NCLA Asks Supreme Court to Vindicate Right to Sue in Federal District Court over SEC ALJ Defect

Christopher M. Gibson v. U.S. Securities and Exchange Commission


Washington, D.C., Aug. 31, 2020 (GLOBE NEWSWIRE) -- The New Civil Liberties Alliance, a nonpartisan, nonprofit civil rights group, filed a petition for a writ of certiorari with the U.S. Supreme Court today in the case of Christopher M. Gibson v. U.S. Securities and Exchange Commission. Former U.S. Solicitor General Greg Garre of Latham & Watkins is counsel of record on the petition and led NCLA’s pro bono effort seeking certiorari. 

The petition asks the highest court in the land to review a decision of the United States Court of Appeals for the Eleventh Circuit. At issue is whether individuals like Mr. Gibson may gain access to a federal court to vindicate structural constitutional claims that directly impact individual liberty before they must run the entire gauntlet of agency administrative proceedings. NCLA believes the Eleventh Circuit panel erred in concluding the district court lacked jurisdiction to hear Mr. Gibson’s objections to the unlawful protection from removal by the President that SEC administrative law judges (ALJs) enjoy.

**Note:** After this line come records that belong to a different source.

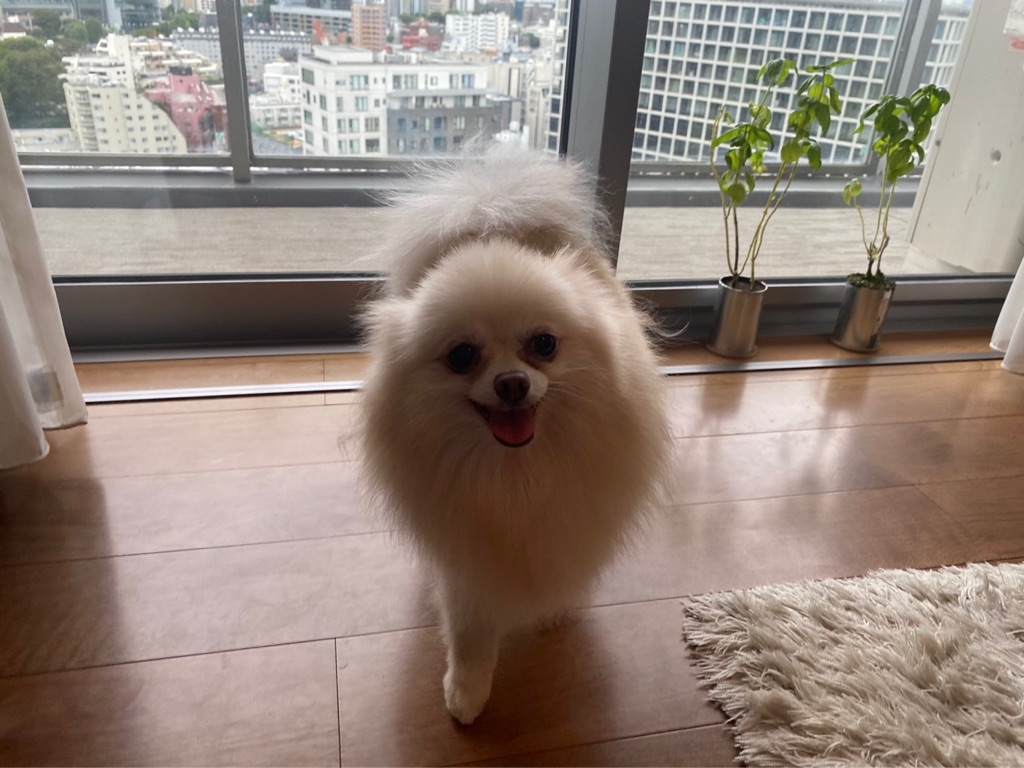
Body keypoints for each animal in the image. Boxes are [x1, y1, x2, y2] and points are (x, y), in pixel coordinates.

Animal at [358, 146, 672, 725]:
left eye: (544, 344)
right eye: (462, 355)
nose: (512, 383)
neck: (515, 475)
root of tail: (494, 211)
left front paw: (553, 607)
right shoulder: (466, 556)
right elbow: (470, 631)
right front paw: (467, 689)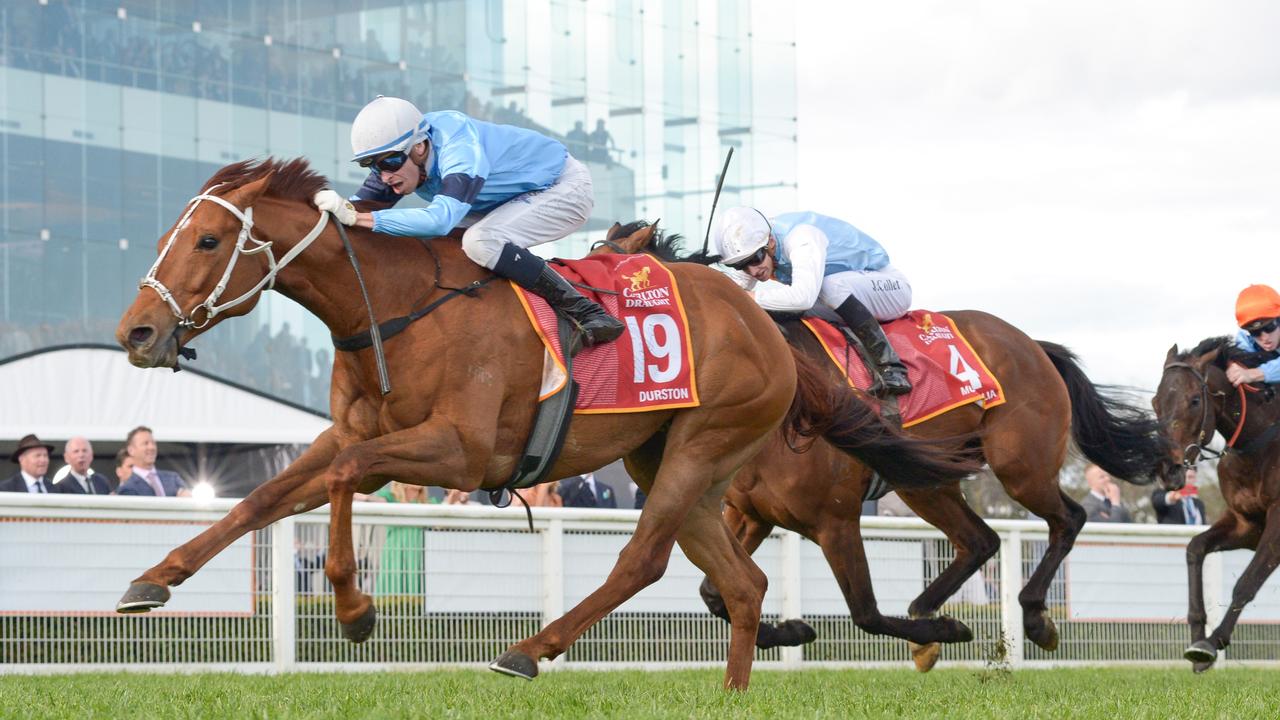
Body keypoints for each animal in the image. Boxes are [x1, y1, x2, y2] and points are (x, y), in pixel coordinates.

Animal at [112, 158, 977, 691]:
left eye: (210, 239)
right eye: (164, 238)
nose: (137, 332)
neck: (392, 306)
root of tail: (763, 320)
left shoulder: (460, 454)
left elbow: (344, 478)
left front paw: (355, 613)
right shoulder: (352, 431)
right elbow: (269, 496)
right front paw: (154, 578)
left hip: (703, 446)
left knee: (643, 561)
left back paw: (530, 651)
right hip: (675, 462)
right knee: (744, 582)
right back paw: (732, 691)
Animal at [599, 222, 1172, 666]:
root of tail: (1033, 343)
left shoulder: (835, 520)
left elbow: (867, 613)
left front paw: (945, 633)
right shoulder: (750, 512)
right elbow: (715, 592)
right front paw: (790, 631)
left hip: (1020, 467)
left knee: (1067, 519)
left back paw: (1032, 618)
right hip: (925, 480)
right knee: (981, 541)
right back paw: (928, 609)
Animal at [1152, 338, 1280, 671]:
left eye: (1195, 400)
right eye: (1155, 401)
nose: (1169, 470)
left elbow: (1246, 583)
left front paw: (1212, 643)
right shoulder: (1246, 524)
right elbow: (1195, 548)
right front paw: (1197, 636)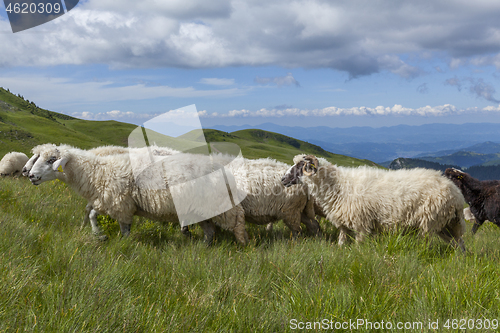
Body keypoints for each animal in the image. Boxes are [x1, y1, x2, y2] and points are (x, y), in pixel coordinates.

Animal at [27, 144, 248, 243]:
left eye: (51, 160)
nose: (30, 175)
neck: (96, 171)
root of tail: (223, 169)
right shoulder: (107, 201)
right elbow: (90, 213)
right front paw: (98, 234)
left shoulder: (120, 204)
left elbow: (123, 228)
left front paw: (121, 243)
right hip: (201, 208)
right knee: (209, 230)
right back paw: (203, 246)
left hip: (221, 205)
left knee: (237, 220)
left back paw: (242, 244)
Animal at [284, 154, 466, 250]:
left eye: (300, 166)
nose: (283, 179)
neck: (339, 185)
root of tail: (456, 194)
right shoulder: (344, 224)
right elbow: (342, 242)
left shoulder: (361, 222)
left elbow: (359, 244)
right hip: (447, 223)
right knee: (459, 244)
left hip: (430, 221)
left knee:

Mr. Gibson’s case is one of many trapped on a treadmill of administrative proceedings that are going nowhere, before unconstitutional ALJs. In 2014 the SEC entered a formal order of investigation of Gibson’s trading activities. Gibson’s first ALJ, who ruled on his case in 2017, was deemed unlawfully appointed according to the U.S. Supreme Court’s 2018 decision in Lucia v. SEC

Rather than try Gibson in federal court, the SEC subjected him to a second hearing before another constitutionally-defective ALJ. This time, the problem is that the ALJ enjoys multiple layers of for-cause removal protection. In Free Enterprise Fund v. Public Co. Accounting Oversight Board, the Supreme Court made clear in 2010 that “officers of the U.S.” may not be insulated from removal by more than one layer of for-cause protection. Further protection runs afoul of Article II of the Constitution, which requires the President to “take Care that the Laws be faithfully executed.” 

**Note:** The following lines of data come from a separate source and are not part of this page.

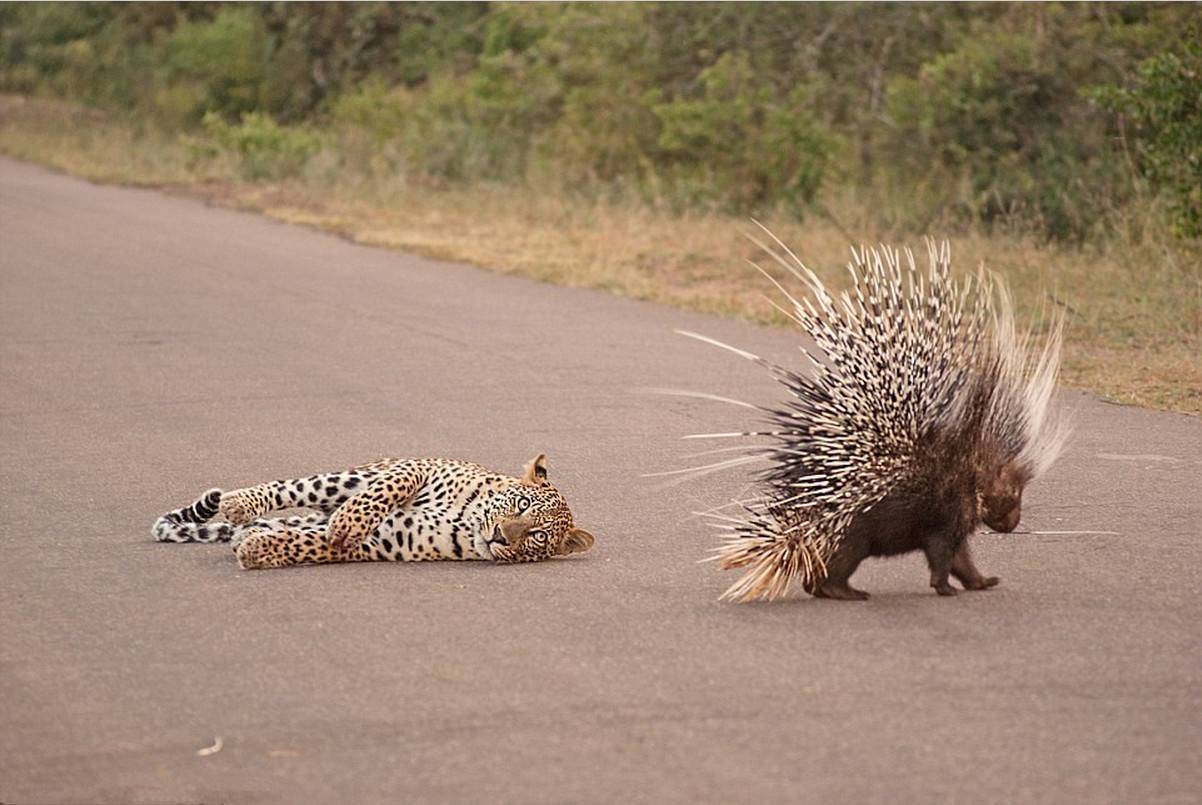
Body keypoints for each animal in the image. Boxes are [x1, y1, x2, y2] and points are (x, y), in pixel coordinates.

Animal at [155, 456, 596, 571]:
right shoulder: (421, 466)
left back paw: (249, 534)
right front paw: (350, 519)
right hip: (347, 477)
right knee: (290, 488)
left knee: (297, 524)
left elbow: (314, 545)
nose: (502, 536)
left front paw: (258, 550)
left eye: (538, 536)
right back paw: (239, 504)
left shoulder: (389, 541)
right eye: (521, 505)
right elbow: (388, 490)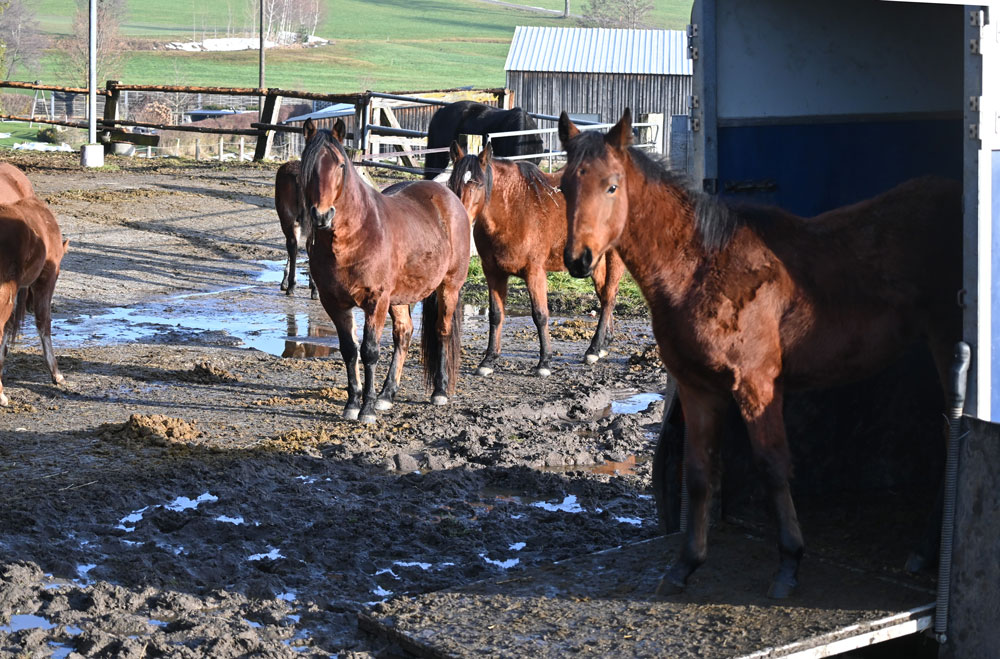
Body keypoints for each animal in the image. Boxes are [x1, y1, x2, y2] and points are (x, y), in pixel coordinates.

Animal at [298, 118, 470, 422]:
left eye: (340, 165)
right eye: (308, 163)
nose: (322, 215)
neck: (356, 236)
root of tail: (449, 197)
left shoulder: (375, 301)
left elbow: (369, 351)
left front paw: (365, 409)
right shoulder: (335, 303)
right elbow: (349, 350)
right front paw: (352, 404)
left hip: (448, 287)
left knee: (442, 330)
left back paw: (439, 391)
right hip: (399, 297)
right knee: (404, 333)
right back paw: (387, 395)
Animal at [448, 142, 620, 378]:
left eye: (479, 185)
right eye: (451, 183)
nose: (460, 219)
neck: (513, 212)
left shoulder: (534, 272)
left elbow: (540, 315)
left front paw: (544, 363)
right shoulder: (493, 272)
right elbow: (495, 315)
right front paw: (488, 361)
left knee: (609, 296)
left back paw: (593, 350)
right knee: (604, 296)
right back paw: (603, 344)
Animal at [560, 111, 964, 600]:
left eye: (612, 186)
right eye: (563, 186)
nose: (578, 259)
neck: (702, 267)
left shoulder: (758, 383)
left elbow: (772, 465)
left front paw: (789, 563)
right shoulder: (697, 389)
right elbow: (699, 473)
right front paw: (685, 565)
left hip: (948, 339)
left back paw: (925, 551)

Free Enterprise Fund also squarely held that district courts have jurisdiction to hear constitutional challenges to structural defects in agency tribunals under the very statutory provision at issue in Mr. Gibson’s case. Thus, the Eleventh Circuit’s ruling—and that of several other circuits—conflicts with the Supreme Court’s precedent in Free Enterprise Fund. Although the Supreme Court ordinarily awaits a circuit split before granting certiorari, the fact that so many circuits have followed one another in committing the same error is a compelling reason for granting review in this case. 

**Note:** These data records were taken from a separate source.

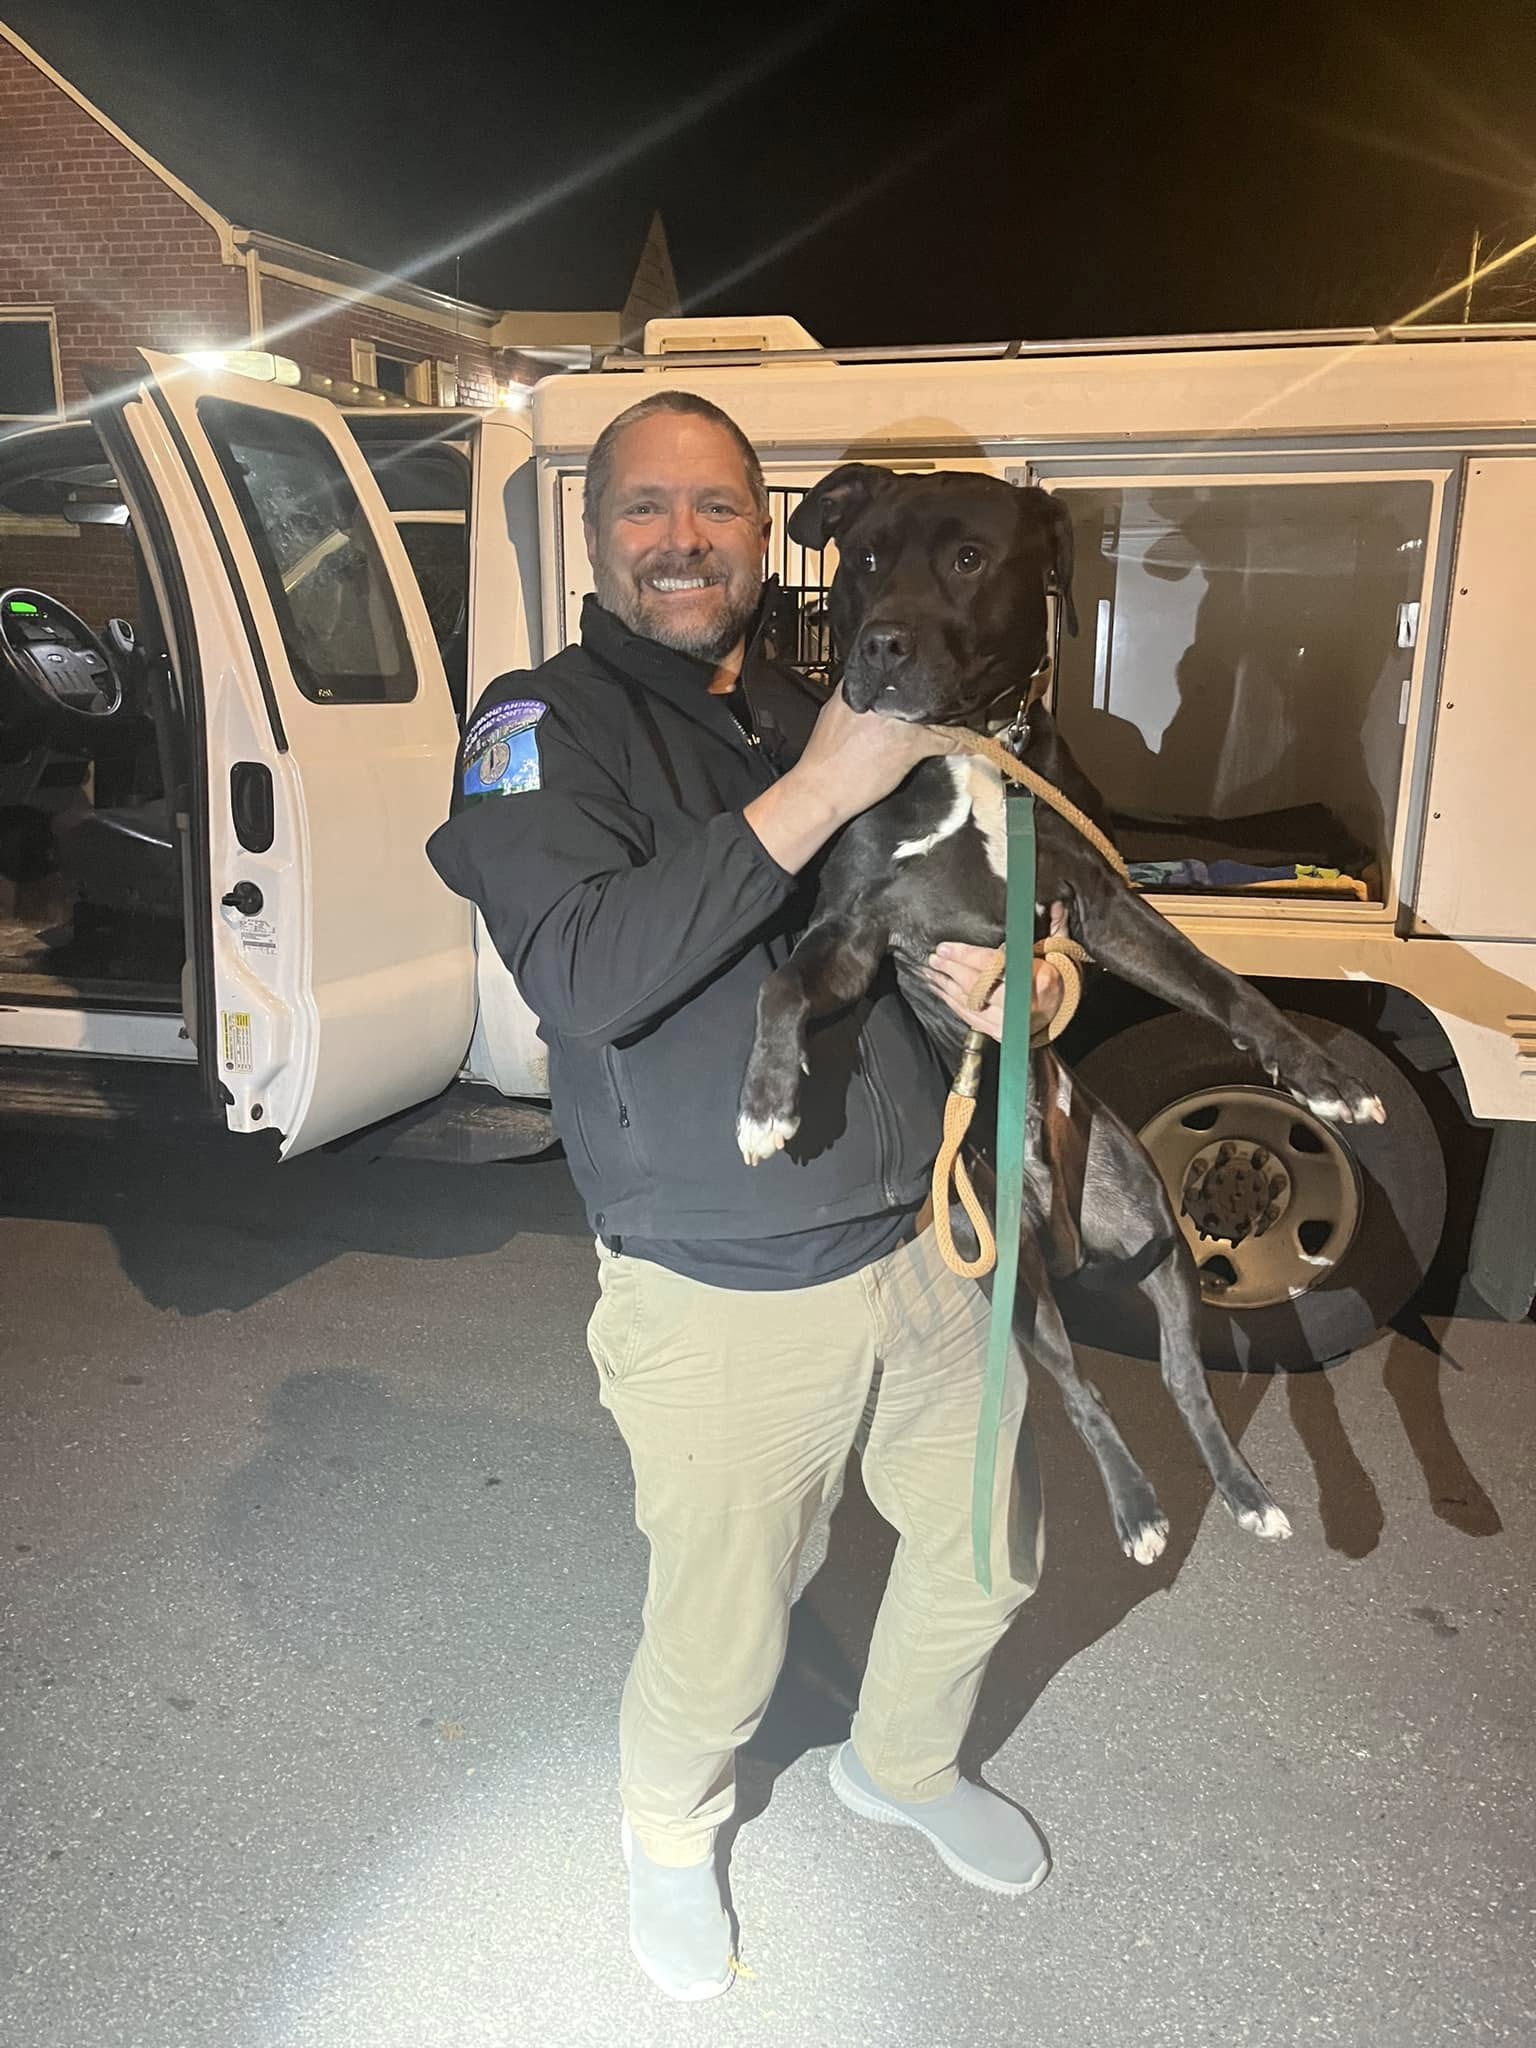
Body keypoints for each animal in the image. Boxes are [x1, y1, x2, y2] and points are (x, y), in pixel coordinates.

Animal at [741, 468, 1392, 1564]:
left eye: (968, 558)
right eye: (863, 556)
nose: (878, 645)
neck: (965, 752)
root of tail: (1059, 1216)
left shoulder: (1102, 904)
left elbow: (1224, 984)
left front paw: (1327, 1079)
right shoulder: (859, 929)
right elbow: (778, 983)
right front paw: (766, 1105)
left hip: (1165, 1240)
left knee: (1182, 1377)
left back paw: (1247, 1492)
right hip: (1013, 1286)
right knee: (1085, 1391)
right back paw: (1136, 1507)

NCLA also represents single mom Michelle Cochran in her similar case against the SEC.

 

NCLA released the following statements:  

“SEC charges put Americans’ personal, financial, professional and reputational futures in immediate and often permanent jeopardy. Such life-altering power should only be exerted before a constitutional ALJ. If the Supreme Court does not step in to course-correct the law, Christopher Gibson will have endured two trials, multiple appeals, and surrendered six figures to the government before any court can decide the threshold question of whether his ALJ had the right to try him in the first place—and he will face a third retrial even if he wins. This is senseless, costly, and illogical. NCLA is determined to secure justice for Gibson and all other similarly situated Americans.” 

 —Peggy Little, Senior Litigation Counsel, NCLA

“The courts of appeals—including the Eleventh Circuit—have gone off the rails when it comes to defendants challenging constitutional defects with agency decisionmakers. People like Christopher Gibson should not have to endure repeated pointless proceedings before ever having a chance to present their constitutional arguments to a real federal judge. The Supreme Court should grant cert in this case and let a federal district judge decide whether ALJs who enjoy multiple layers of protection from removal violate the U.S. Constitution.”

 —Mark Chenoweth, Executive Director and General Counsel, NCLA

 

ABOUT NCLA

NCLA is a nonpartisan, nonprofit civil rights organization founded by prominent legal scholar Philip Hamburger to protect constitutional freedoms from violations by the Administrative State. NCLA’s public interest litigation and other pro bono advocacy strive to tame the unlawful power of state and federal agencies and to foster a new civil liberties movement that will help restore Americans’ fundamental rights.